** RECORDS FOR THE TASK follows **

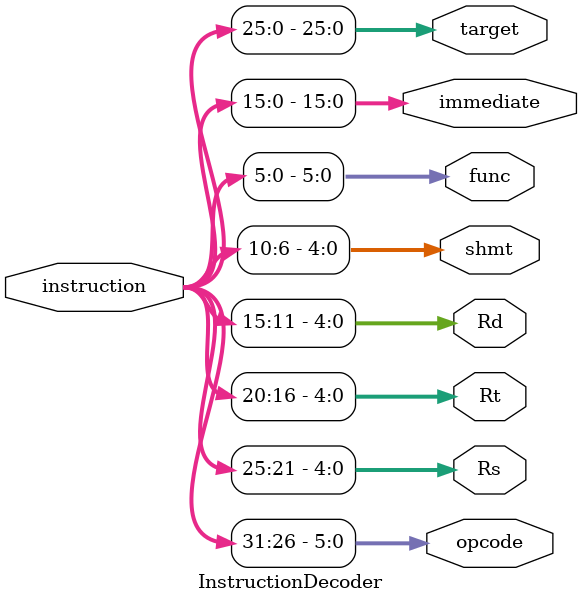
<source format=v>


module InstructionDecoder(opcode, Rs, Rt, Rd ,shmt, func, immediate, target, instruction);
	input [31:0]instruction;
	output [5:0]opcode;
	output [4:0]Rs;
	output [4:0]Rt;
	output [4:0]Rd;
	output [4:0]shmt;
	output [5:0]func;
	output [15:0]immediate;
	output [25:0]target;
	
	assign  	  opcode = instruction[31:26],
			      Rs = instruction[25:21],
				  Rt = instruction[20:16],
				  Rd = instruction[15:11],
				  shmt = instruction[10:6],
				  func = instruction[5:0],
				  immediate = instruction[15:0],
				  target = instruction[25:0];
endmodule
</source>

** End of RECORDS FOR THE TASK **

◆ **YOUR ASSIGNMENT**
Copy each line of the listing that carries the string "instruction".

◆ **EXERCISE SOLUTION**
module InstructionDecoder(opcode, Rs, Rt, Rd ,shmt, func, immediate, target, instruction);
	input [31:0]instruction;
	assign  	  opcode = instruction[31:26],
			      Rs = instruction[25:21],
				  Rt = instruction[20:16],
				  Rd = instruction[15:11],
				  shmt = instruction[10:6],
				  func = instruction[5:0],
				  immediate = instruction[15:0],
				  target = instruction[25:0];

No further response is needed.